◆ **Aim of the exercise**
For the entries below, the expected answer is the line with "ring dip: (98, 131)", the line with "middle tip: (106, 100)", and every line between them, exactly as written, and nothing more.

◆ **Bounding box coordinate data**

BEGIN

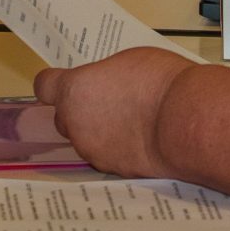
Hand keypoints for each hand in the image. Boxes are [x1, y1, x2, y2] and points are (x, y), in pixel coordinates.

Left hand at [34, 48, 187, 177]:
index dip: (53, 84)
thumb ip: (104, 75)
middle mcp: (75, 123)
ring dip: (98, 131)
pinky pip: (106, 155)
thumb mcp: (128, 61)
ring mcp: (92, 149)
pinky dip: (116, 149)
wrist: (185, 121)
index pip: (44, 86)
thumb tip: (104, 82)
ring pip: (85, 139)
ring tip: (129, 120)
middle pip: (64, 117)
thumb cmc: (161, 84)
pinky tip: (137, 139)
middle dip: (80, 111)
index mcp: (74, 89)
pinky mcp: (112, 169)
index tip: (60, 82)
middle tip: (106, 100)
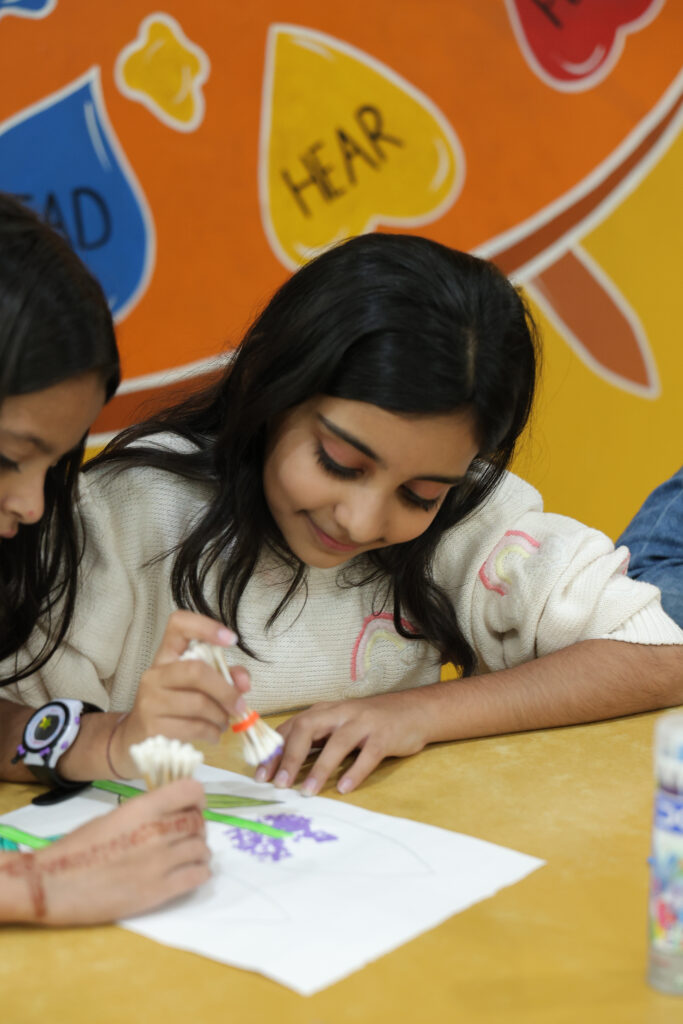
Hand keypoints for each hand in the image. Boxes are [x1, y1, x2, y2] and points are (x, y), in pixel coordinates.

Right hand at [33, 779, 209, 924]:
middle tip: (188, 835)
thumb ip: (147, 811)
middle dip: (196, 827)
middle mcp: (156, 831)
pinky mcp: (159, 891)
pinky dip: (199, 873)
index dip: (197, 798)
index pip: (190, 792)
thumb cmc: (79, 847)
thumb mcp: (115, 816)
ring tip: (188, 856)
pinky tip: (190, 873)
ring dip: (199, 851)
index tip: (194, 805)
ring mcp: (160, 863)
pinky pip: (198, 877)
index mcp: (142, 808)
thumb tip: (174, 812)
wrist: (53, 884)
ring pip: (202, 850)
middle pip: (198, 822)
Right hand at [114, 611, 250, 775]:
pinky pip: (194, 728)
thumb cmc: (175, 705)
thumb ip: (226, 676)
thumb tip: (243, 682)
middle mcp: (155, 673)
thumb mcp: (198, 686)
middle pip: (196, 671)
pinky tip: (213, 734)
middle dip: (226, 691)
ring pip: (199, 703)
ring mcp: (150, 700)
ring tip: (223, 721)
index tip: (231, 639)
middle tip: (239, 705)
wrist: (139, 737)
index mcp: (167, 655)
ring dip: (221, 716)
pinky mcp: (152, 727)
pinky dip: (212, 733)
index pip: (179, 624)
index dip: (206, 627)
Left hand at [257, 690, 432, 795]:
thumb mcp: (338, 724)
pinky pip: (368, 755)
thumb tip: (282, 764)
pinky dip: (355, 772)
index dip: (274, 750)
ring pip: (337, 743)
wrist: (414, 711)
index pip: (292, 727)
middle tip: (279, 783)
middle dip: (290, 756)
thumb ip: (315, 739)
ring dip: (319, 769)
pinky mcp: (385, 736)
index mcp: (325, 711)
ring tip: (307, 792)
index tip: (260, 775)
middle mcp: (341, 713)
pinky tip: (344, 789)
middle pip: (308, 728)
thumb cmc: (370, 722)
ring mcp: (364, 723)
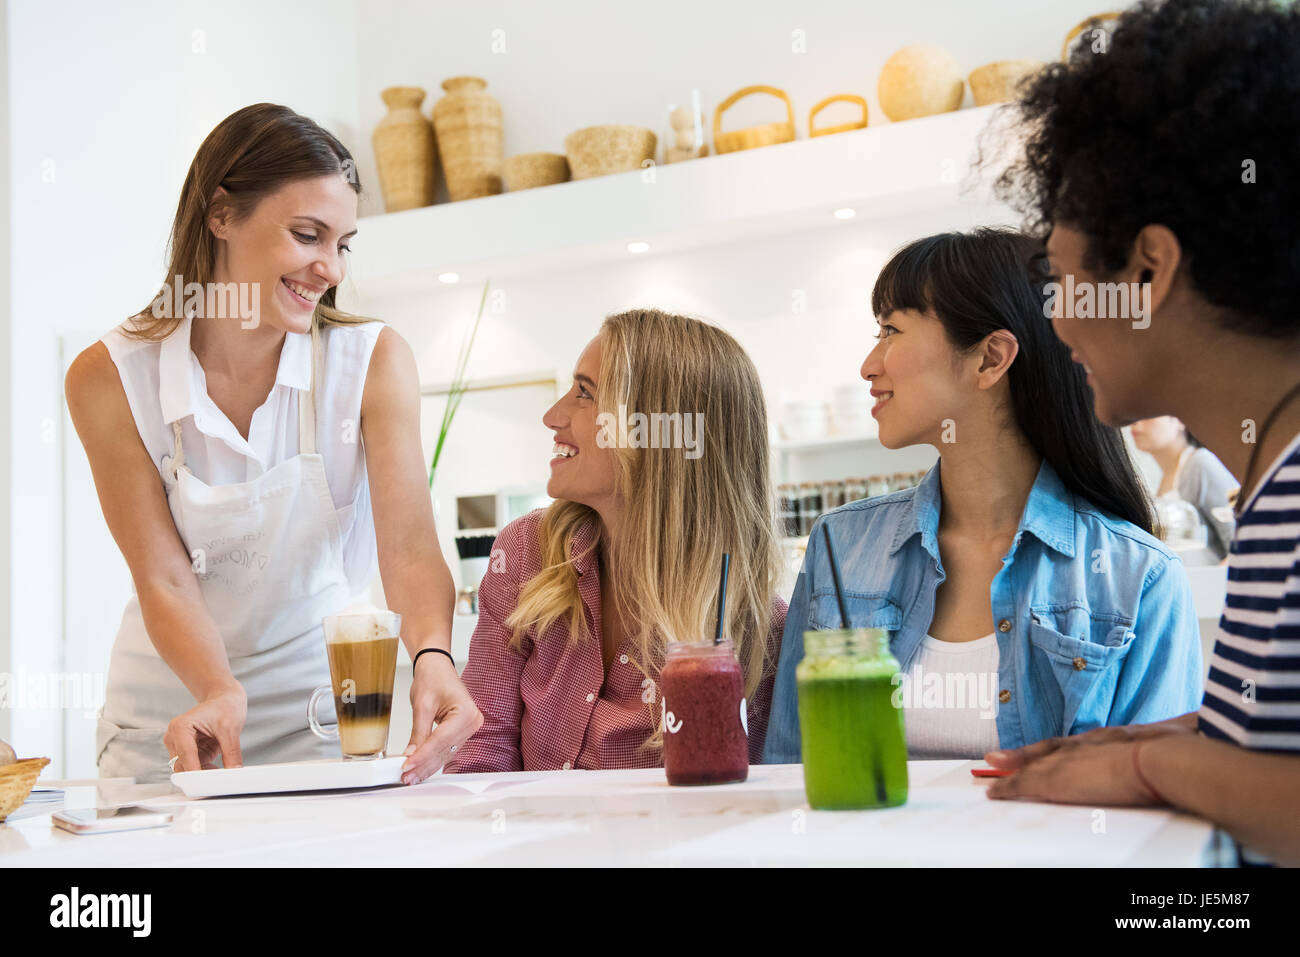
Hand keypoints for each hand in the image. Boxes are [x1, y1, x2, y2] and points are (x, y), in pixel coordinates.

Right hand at [165, 683, 246, 772]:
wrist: (225, 699)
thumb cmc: (225, 706)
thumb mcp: (231, 729)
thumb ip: (231, 753)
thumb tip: (234, 772)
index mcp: (180, 727)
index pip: (185, 756)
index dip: (196, 772)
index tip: (206, 784)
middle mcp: (175, 737)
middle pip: (182, 766)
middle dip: (199, 774)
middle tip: (219, 780)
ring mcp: (180, 745)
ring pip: (187, 769)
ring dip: (202, 773)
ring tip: (220, 771)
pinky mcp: (188, 752)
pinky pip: (193, 767)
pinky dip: (204, 770)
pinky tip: (216, 768)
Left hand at [401, 652, 482, 784]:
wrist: (437, 667)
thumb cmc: (433, 677)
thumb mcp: (422, 705)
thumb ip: (418, 733)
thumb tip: (411, 756)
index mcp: (466, 712)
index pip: (441, 740)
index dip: (423, 756)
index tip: (407, 766)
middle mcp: (472, 722)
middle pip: (444, 750)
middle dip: (423, 765)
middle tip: (406, 776)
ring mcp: (469, 729)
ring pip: (445, 754)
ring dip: (427, 766)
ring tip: (410, 776)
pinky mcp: (461, 733)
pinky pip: (446, 750)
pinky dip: (432, 759)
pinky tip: (420, 768)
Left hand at [985, 735, 1164, 806]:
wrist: (1159, 758)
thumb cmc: (1172, 753)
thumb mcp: (1163, 745)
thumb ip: (1157, 749)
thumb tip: (1180, 749)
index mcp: (1108, 738)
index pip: (1074, 744)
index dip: (1056, 748)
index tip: (1037, 753)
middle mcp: (1084, 745)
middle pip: (1046, 750)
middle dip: (1022, 755)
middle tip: (994, 758)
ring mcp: (1068, 760)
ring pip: (1032, 766)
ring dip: (1010, 771)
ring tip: (990, 779)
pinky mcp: (1056, 779)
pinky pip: (1025, 783)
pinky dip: (1008, 787)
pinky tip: (994, 792)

END

◆ **The answer**
ring dip: (98, 131)
pinky pip: (106, 155)
thumb mcp: (128, 61)
ring mcp: (92, 149)
pinky dip: (116, 149)
wrist: (185, 121)
index pip: (44, 86)
thumb tip: (104, 82)
ring pip: (85, 139)
ring tip: (129, 120)
middle pip: (64, 117)
thumb cmc: (161, 84)
pinky tip: (137, 139)
middle dip: (80, 111)
index mcp: (74, 89)
pinky mcp: (112, 169)
index tip: (60, 82)
middle tip: (106, 100)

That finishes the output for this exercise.